Regia di Nadav Lapid vedi scheda film
L’onore ed il senso di appartenenza ad un grande paese sono tutto per Yaron, poliziotto delle forze speciali israeliane. Le sue parole, “questo è il più bel paese del mondo”, pronunciate ad inizio pellicola, descrivono appieno il suo mondo; la posa in compagnia dei suoi colleghi ed amici dopo una scalata in bicicletta esemplificano invece la sua idea di patriottismo. Fatto di riti, antichi e tradizionali, che vanno sempre e comunque rispettati. Di convivialità e atteggiamenti da “macho”. Di senso dell’onore ma anche di furbizia e maschilismo. Un mondo dorato, che gli permette di fare il suo lavoro senza porsi problemi di sorta. Ogni nemico di Israele è un suo nemico. Nessun dubbio è ammesso.
La necessità del regista israeliano di caratterizzare le diverse anime che compongono il suo paese si rispecchia nell’accorta messa in scena del film, asettica al limite dell’introspezione, caratterizzata da una fotografia slavata come la secchezza dei brulli paesaggi desertici che circondano la città di Tel Aviv. Anche la sceneggiatura e i dialoghi (dello stesso regista) seguono la stessa minimale linea d’indirizzo: gli interni utilizzati, sottilmente splendenti nella loro modernità e nei loro colori chiari, non creano contrasti palesi con le invece focose motivazioni dei personaggi rappresentati, quasi tutti (in)coscienti che le loro scelte li porteranno al fine ultimo, a morire per i loro ideali.
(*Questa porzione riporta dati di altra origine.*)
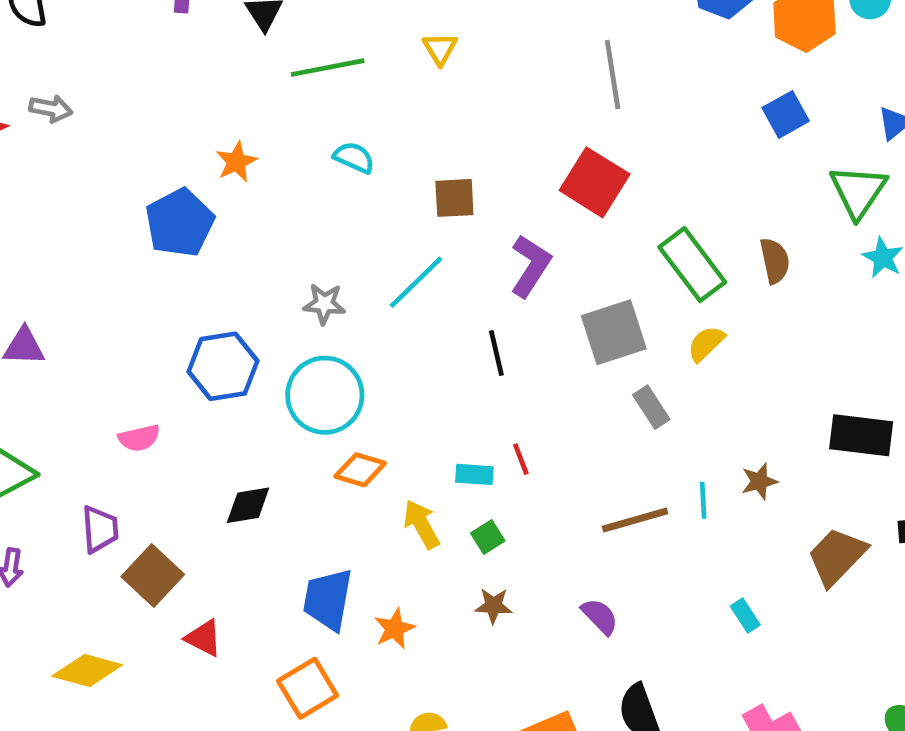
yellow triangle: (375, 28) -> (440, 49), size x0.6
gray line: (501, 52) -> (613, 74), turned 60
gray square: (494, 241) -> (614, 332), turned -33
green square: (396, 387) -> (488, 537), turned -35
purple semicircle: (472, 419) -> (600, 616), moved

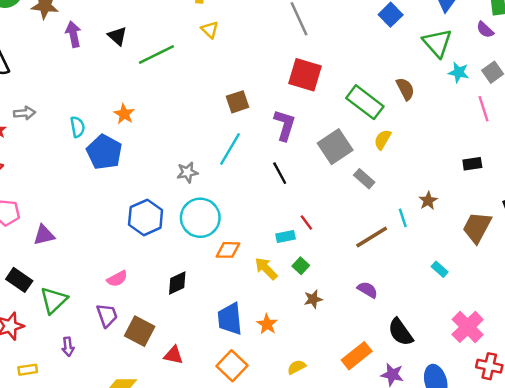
cyan semicircle: (354, 157) -> (78, 127), moved, turned 72
black rectangle: (861, 435) -> (472, 164), size x0.6
pink semicircle: (139, 438) -> (117, 279), moved

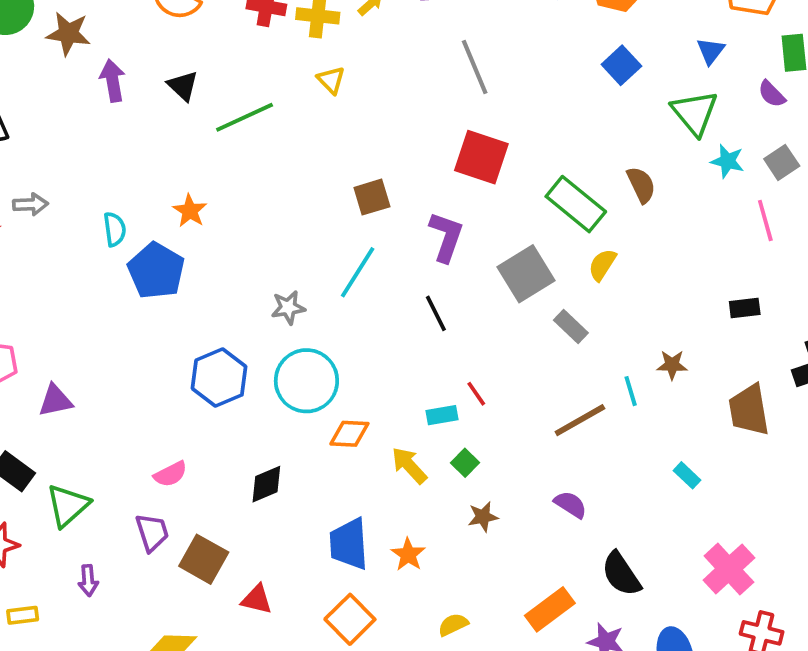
brown star: (428, 201) -> (672, 365), turned 30
brown trapezoid: (477, 227) -> (749, 410), turned -40

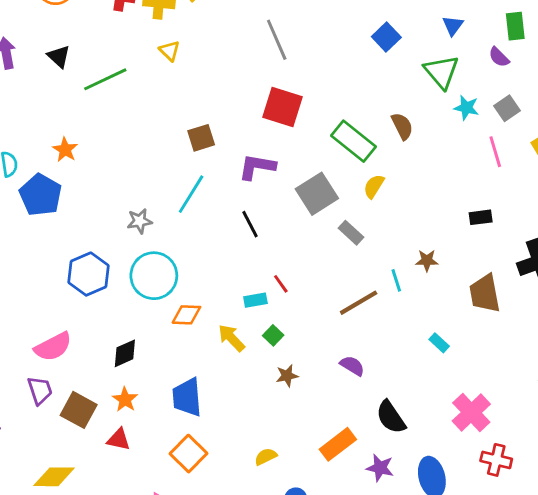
purple L-shape: (446, 237) -> (257, 167), turned -99
pink semicircle: (170, 474) -> (53, 347), size x1.5
orange star: (408, 554) -> (125, 400), moved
Perché Israele, apparentemente immobile come i pacati piani-sequenza accortamente utilizzati da Lapid, ci viene descritta in balìa di un momento di feroce disillusione, storica e politica. La realizzazione da parte di una fetta sempre più ampia della popolazione che la terra promessa (dopo l’immane catastrofe della Shoah) è in realtà una terra insanguinata e sotto assedio, che gli oppressi del passato si stanno trasformando negli oppressori odierni (o futuri) e che la “soluzione” del conflitto non è vicina, spinta lontano dalle urla e dalle violenze degli opposti estremismi arabo-israeliani. Un paese sull’orlo di un ovattato declino, con disparità sociali sempre più evidenti che hanno consentito ad un nutrito gruppo di “squali” dell’alta finanza di arricchirsi all’inverosimile a scapito delle classi sociali più basse. Nulla di nuovo sotto al sole, verrebbe da dire ad un italiano (o europeo) ma la deriva descritta nel film scava dal di dentro di una società che si pensava felice. Creando anomalie e cortocircuiti nel fiero tessuto patriottico da sempre bandiera del paese mediorientale, e la nascita di una nuova coscienza socialista in giovani nati già disillusi.
Un paese che richiede ad uomini come Yaron di risolvere definitivamente queste anomalie (esterne ed interne). Senza sapere che un semplice sguardo, pallido come la sabbia del deserto, possa far venire un dubbio. Un tarlo che potrebbe cambiare la vita di un uomo. Di un padre e della sua creatura.